### STATED GOAL A
Rewrite the passage below on austenitizing knife steel, starting at "So, in some" and ending at "now. Excellent information.", with "carbide volume" replaced by "carbide fraction".

### READING PASSAGE
▼▼▼

What is happening to the microstructure when austenitizing?
When heat treating to the same hardness is it better to austenitize high and temper higher or austenitize low and temper low?
What are those preheating steps for?
Will a triple quench lead to better properties?

All this and more on the new website!

Part 1: http://knifesteelnerds.com/2018/02/28/austenitizing-part-1-what-it-is/
Part 2: http://knifesteelnerds.com/2018/03/01/austenitizing-part-2-effects-on-properties/
Part 3: http://knifesteelnerds.com/2018/03/07/austenitizing-part-3-multi-step-austenitizing/
 
Good job Larrin!

This will be good to have the Doc write about all the stuff that we get wrong.

Hoss
 
So, in some steels, vanadium carbides are bigger than chromium carbides, dissolved carbon and grain size influence toughness more than carbide volume, hardness matters more than carbide volume in cutlery specific wear tests, multiple quenching and other heat treatments can refine grain size, and grain size reduction increases both strength and toughness. Oh, and choose your austenizing temperature carefully. Got it. I'll read all this again and come up with some questions, but that will do for now. Excellent information.

▲▲▲

### STATED GOAL B
Count the lines in the rows below that contain the string "circle", with case significant, and give only the number.

[Dataset items]
▼▼▼

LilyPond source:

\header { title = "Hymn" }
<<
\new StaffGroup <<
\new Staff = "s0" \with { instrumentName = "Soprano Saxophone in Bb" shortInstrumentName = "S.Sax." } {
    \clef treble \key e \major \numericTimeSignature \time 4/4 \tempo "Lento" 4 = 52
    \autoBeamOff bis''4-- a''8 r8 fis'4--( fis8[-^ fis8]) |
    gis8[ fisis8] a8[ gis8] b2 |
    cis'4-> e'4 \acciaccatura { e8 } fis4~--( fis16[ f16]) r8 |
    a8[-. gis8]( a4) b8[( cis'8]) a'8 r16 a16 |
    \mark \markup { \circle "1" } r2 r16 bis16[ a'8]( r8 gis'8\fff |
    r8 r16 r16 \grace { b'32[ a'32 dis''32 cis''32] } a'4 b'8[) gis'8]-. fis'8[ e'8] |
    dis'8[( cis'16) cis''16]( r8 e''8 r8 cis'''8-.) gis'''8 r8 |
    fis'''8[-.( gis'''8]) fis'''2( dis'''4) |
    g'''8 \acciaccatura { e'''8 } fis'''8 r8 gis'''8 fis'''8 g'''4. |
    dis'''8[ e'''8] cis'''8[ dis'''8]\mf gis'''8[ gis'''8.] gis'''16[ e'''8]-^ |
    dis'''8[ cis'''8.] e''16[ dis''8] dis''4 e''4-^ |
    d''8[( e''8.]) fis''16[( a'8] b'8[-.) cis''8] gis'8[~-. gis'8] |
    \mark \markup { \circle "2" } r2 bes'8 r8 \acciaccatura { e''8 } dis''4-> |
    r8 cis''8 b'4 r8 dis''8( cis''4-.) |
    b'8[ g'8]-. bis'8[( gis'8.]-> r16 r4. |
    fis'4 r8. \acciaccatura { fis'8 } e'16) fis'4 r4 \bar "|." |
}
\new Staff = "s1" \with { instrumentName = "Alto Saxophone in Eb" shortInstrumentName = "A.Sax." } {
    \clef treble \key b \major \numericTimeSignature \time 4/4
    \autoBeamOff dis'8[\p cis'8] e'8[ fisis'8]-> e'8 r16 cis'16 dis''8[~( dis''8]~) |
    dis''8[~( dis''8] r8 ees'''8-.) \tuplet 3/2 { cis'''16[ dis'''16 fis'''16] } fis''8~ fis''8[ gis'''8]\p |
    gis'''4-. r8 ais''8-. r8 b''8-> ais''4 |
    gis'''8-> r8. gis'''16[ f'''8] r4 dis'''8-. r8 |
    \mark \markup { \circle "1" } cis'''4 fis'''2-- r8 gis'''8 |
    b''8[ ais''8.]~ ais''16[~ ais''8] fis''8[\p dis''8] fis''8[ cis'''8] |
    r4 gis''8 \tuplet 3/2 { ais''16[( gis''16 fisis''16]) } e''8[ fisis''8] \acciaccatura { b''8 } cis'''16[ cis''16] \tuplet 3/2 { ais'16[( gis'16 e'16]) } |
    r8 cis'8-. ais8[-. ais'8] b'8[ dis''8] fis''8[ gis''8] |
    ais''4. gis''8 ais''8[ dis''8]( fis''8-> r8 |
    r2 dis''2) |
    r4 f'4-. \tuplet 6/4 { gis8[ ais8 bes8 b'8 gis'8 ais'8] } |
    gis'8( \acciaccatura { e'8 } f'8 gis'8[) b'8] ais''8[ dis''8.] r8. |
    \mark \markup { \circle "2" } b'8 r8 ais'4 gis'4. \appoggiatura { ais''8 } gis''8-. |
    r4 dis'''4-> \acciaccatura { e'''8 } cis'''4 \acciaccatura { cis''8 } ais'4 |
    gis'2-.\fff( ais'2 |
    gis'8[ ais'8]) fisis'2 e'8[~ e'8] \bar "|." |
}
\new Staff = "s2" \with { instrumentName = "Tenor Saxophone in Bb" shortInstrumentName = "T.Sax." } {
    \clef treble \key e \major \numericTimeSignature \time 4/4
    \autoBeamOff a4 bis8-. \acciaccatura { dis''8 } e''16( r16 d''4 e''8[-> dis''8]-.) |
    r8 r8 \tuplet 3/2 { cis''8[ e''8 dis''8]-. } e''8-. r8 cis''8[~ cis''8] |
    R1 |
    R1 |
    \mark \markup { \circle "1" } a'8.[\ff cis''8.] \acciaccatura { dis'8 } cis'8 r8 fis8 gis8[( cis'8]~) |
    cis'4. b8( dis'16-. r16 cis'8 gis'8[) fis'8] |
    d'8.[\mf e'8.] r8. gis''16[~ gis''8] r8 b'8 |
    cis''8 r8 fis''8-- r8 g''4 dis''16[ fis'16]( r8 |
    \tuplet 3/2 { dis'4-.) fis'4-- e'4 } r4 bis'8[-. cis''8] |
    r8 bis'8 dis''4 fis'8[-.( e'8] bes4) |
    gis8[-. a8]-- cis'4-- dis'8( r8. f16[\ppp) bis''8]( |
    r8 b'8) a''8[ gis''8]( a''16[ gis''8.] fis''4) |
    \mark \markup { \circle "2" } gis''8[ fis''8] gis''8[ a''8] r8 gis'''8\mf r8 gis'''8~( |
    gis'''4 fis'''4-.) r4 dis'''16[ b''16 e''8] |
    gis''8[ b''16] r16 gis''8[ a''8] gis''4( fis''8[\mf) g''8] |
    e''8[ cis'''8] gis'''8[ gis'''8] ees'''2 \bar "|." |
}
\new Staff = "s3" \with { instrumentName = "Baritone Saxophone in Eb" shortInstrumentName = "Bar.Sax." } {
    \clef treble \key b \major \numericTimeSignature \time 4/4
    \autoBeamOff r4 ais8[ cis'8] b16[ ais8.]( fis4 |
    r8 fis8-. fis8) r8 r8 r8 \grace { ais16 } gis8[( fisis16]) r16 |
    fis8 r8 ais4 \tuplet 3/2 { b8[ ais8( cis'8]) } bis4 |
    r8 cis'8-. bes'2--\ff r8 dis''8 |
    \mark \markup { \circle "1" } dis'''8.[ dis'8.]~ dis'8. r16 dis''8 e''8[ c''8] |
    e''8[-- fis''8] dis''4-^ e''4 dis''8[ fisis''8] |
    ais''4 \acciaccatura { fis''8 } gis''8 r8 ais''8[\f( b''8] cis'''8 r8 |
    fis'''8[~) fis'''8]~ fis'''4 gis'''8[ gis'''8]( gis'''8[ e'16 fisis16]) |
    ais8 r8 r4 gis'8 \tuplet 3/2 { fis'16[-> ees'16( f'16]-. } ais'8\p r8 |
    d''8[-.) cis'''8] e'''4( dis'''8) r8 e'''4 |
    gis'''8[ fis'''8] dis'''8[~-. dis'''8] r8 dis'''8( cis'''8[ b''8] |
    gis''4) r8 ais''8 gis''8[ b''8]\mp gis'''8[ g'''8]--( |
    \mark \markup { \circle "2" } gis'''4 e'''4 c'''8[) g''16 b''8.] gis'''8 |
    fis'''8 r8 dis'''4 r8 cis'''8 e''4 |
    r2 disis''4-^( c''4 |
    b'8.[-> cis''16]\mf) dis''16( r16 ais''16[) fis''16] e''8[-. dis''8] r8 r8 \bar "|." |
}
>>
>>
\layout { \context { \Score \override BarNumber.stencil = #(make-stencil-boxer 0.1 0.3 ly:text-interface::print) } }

▲▲▲

### FULL SOLUTION A
So, in some steels, vanadium carbides are bigger than chromium carbides, dissolved carbon and grain size influence toughness more than carbide fraction, hardness matters more than carbide fraction in cutlery specific wear tests, multiple quenching and other heat treatments can refine grain size, and grain size reduction increases both strength and toughness. Oh, and choose your austenizing temperature carefully. Got it. I'll read all this again and come up with some questions, but that will do for now. Excellent information.

### FULL SOLUTION B
8